Data for this exercise.
-----

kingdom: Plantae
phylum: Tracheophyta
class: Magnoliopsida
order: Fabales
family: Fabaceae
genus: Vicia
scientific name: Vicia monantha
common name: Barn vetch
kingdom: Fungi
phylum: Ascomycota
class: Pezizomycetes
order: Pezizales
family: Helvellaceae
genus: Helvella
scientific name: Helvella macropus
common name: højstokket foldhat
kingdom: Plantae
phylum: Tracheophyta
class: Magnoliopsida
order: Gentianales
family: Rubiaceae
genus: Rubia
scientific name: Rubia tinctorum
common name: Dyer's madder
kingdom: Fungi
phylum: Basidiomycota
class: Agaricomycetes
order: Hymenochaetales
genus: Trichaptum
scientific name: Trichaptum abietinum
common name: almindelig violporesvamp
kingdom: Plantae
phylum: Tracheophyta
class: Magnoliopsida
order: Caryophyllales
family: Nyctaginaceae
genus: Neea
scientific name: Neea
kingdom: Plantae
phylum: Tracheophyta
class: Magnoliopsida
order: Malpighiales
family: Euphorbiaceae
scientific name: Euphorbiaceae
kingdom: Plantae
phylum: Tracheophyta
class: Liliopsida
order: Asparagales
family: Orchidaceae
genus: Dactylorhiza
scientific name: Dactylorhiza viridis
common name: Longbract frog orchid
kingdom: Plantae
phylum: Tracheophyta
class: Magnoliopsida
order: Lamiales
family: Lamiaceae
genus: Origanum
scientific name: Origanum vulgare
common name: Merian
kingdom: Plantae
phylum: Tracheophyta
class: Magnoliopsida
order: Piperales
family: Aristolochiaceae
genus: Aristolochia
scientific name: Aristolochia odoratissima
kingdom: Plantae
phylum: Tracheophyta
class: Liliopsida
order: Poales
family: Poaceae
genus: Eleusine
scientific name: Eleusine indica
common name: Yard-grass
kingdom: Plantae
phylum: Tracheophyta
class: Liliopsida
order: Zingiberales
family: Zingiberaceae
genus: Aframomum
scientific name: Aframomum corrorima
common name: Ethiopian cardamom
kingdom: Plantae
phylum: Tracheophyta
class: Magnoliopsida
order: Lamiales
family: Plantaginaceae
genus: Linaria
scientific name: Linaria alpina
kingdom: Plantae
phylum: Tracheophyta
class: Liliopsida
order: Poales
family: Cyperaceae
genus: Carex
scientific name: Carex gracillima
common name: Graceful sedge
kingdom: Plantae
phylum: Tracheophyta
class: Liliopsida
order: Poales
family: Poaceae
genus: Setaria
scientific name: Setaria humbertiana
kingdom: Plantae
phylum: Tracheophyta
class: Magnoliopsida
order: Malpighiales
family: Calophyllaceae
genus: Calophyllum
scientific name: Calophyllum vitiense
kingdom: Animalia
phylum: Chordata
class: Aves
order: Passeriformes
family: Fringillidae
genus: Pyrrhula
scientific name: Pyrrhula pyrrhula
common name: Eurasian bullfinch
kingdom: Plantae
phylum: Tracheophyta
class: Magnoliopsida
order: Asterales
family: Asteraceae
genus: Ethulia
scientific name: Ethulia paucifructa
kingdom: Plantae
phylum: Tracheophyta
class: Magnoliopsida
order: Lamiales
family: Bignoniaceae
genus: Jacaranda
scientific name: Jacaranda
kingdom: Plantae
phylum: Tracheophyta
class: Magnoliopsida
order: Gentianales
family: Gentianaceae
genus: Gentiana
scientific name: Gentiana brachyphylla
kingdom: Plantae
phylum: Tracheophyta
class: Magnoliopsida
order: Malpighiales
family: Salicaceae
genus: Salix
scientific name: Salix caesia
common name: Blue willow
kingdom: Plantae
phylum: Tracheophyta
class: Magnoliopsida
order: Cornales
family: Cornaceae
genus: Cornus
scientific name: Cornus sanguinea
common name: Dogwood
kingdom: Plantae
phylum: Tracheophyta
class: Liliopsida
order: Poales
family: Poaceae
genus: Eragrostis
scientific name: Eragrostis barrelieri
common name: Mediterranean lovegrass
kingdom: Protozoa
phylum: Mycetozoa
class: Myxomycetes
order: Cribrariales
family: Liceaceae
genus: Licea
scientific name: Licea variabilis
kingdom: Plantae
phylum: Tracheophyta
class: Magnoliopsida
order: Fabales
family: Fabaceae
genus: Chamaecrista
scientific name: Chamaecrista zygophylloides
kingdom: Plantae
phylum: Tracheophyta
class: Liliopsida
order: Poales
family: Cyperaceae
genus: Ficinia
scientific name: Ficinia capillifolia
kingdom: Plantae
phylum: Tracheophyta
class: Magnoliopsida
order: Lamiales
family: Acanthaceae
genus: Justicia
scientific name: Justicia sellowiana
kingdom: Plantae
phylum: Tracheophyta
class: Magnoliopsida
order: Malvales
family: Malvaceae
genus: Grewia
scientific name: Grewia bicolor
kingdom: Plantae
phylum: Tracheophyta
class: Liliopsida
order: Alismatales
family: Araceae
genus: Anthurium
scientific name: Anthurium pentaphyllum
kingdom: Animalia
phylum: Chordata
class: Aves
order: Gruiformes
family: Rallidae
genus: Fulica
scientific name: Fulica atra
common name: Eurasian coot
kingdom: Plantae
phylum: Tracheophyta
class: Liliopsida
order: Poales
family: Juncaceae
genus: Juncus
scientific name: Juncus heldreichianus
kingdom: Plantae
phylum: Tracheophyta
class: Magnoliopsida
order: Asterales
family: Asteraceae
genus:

-----

Copy out every line of the records above verbatim, keeping each character, line break, and spelling unchanged.

Exercise solution.
kingdom: Plantae
phylum: Tracheophyta
class: Magnoliopsida
order: Fabales
family: Fabaceae
genus: Vicia
scientific name: Vicia monantha
common name: Barn vetch
kingdom: Fungi
phylum: Ascomycota
class: Pezizomycetes
order: Pezizales
family: Helvellaceae
genus: Helvella
scientific name: Helvella macropus
common name: højstokket foldhat
kingdom: Plantae
phylum: Tracheophyta
class: Magnoliopsida
order: Gentianales
family: Rubiaceae
genus: Rubia
scientific name: Rubia tinctorum
common name: Dyer's madder
kingdom: Fungi
phylum: Basidiomycota
class: Agaricomycetes
order: Hymenochaetales
genus: Trichaptum
scientific name: Trichaptum abietinum
common name: almindelig violporesvamp
kingdom: Plantae
phylum: Tracheophyta
class: Magnoliopsida
order: Caryophyllales
family: Nyctaginaceae
genus: Neea
scientific name: Neea
kingdom: Plantae
phylum: Tracheophyta
class: Magnoliopsida
order: Malpighiales
family: Euphorbiaceae
scientific name: Euphorbiaceae
kingdom: Plantae
phylum: Tracheophyta
class: Liliopsida
order: Asparagales
family: Orchidaceae
genus: Dactylorhiza
scientific name: Dactylorhiza viridis
common name: Longbract frog orchid
kingdom: Plantae
phylum: Tracheophyta
class: Magnoliopsida
order: Lamiales
family: Lamiaceae
genus: Origanum
scientific name: Origanum vulgare
common name: Merian
kingdom: Plantae
phylum: Tracheophyta
class: Magnoliopsida
order: Piperales
family: Aristolochiaceae
genus: Aristolochia
scientific name: Aristolochia odoratissima
kingdom: Plantae
phylum: Tracheophyta
class: Liliopsida
order: Poales
family: Poaceae
genus: Eleusine
scientific name: Eleusine indica
common name: Yard-grass
kingdom: Plantae
phylum: Tracheophyta
class: Liliopsida
order: Zingiberales
family: Zingiberaceae
genus: Aframomum
scientific name: Aframomum corrorima
common name: Ethiopian cardamom
kingdom: Plantae
phylum: Tracheophyta
class: Magnoliopsida
order: Lamiales
family: Plantaginaceae
genus: Linaria
scientific name: Linaria alpina
kingdom: Plantae
phylum: Tracheophyta
class: Liliopsida
order: Poales
family: Cyperaceae
genus: Carex
scientific name: Carex gracillima
common name: Graceful sedge
kingdom: Plantae
phylum: Tracheophyta
class: Liliopsida
order: Poales
family: Poaceae
genus: Setaria
scientific name: Setaria humbertiana
kingdom: Plantae
phylum: Tracheophyta
class: Magnoliopsida
order: Malpighiales
family: Calophyllaceae
genus: Calophyllum
scientific name: Calophyllum vitiense
kingdom: Animalia
phylum: Chordata
class: Aves
order: Passeriformes
family: Fringillidae
genus: Pyrrhula
scientific name: Pyrrhula pyrrhula
common name: Eurasian bullfinch
kingdom: Plantae
phylum: Tracheophyta
class: Magnoliopsida
order: Asterales
family: Asteraceae
genus: Ethulia
scientific name: Ethulia paucifructa
kingdom: Plantae
phylum: Tracheophyta
class: Magnoliopsida
order: Lamiales
family: Bignoniaceae
genus: Jacaranda
scientific name: Jacaranda
kingdom: Plantae
phylum: Tracheophyta
class: Magnoliopsida
order: Gentianales
family: Gentianaceae
genus: Gentiana
scientific name: Gentiana brachyphylla
kingdom: Plantae
phylum: Tracheophyta
class: Magnoliopsida
order: Malpighiales
family: Salicaceae
genus: Salix
scientific name: Salix caesia
common name: Blue willow
kingdom: Plantae
phylum: Tracheophyta
class: Magnoliopsida
order: Cornales
family: Cornaceae
genus: Cornus
scientific name: Cornus sanguinea
common name: Dogwood
kingdom: Plantae
phylum: Tracheophyta
class: Liliopsida
order: Poales
family: Poaceae
genus: Eragrostis
scientific name: Eragrostis barrelieri
common name: Mediterranean lovegrass
kingdom: Protozoa
phylum: Mycetozoa
class: Myxomycetes
order: Cribrariales
family: Liceaceae
genus: Licea
scientific name: Licea variabilis
kingdom: Plantae
phylum: Tracheophyta
class: Magnoliopsida
order: Fabales
family: Fabaceae
genus: Chamaecrista
scientific name: Chamaecrista zygophylloides
kingdom: Plantae
phylum: Tracheophyta
class: Liliopsida
order: Poales
family: Cyperaceae
genus: Ficinia
scientific name: Ficinia capillifolia
kingdom: Plantae
phylum: Tracheophyta
class: Magnoliopsida
order: Lamiales
family: Acanthaceae
genus: Justicia
scientific name: Justicia sellowiana
kingdom: Plantae
phylum: Tracheophyta
class: Magnoliopsida
order: Malvales
family: Malvaceae
genus: Grewia
scientific name: Grewia bicolor
kingdom: Plantae
phylum: Tracheophyta
class: Liliopsida
order: Alismatales
family: Araceae
genus: Anthurium
scientific name: Anthurium pentaphyllum
kingdom: Animalia
phylum: Chordata
class: Aves
order: Gruiformes
family: Rallidae
genus: Fulica
scientific name: Fulica atra
common name: Eurasian coot
kingdom: Plantae
phylum: Tracheophyta
class: Liliopsida
order: Poales
family: Juncaceae
genus: Juncus
scientific name: Juncus heldreichianus
kingdom: Plantae
phylum: Tracheophyta
class: Magnoliopsida
order: Asterales
family: Asteraceae
genus:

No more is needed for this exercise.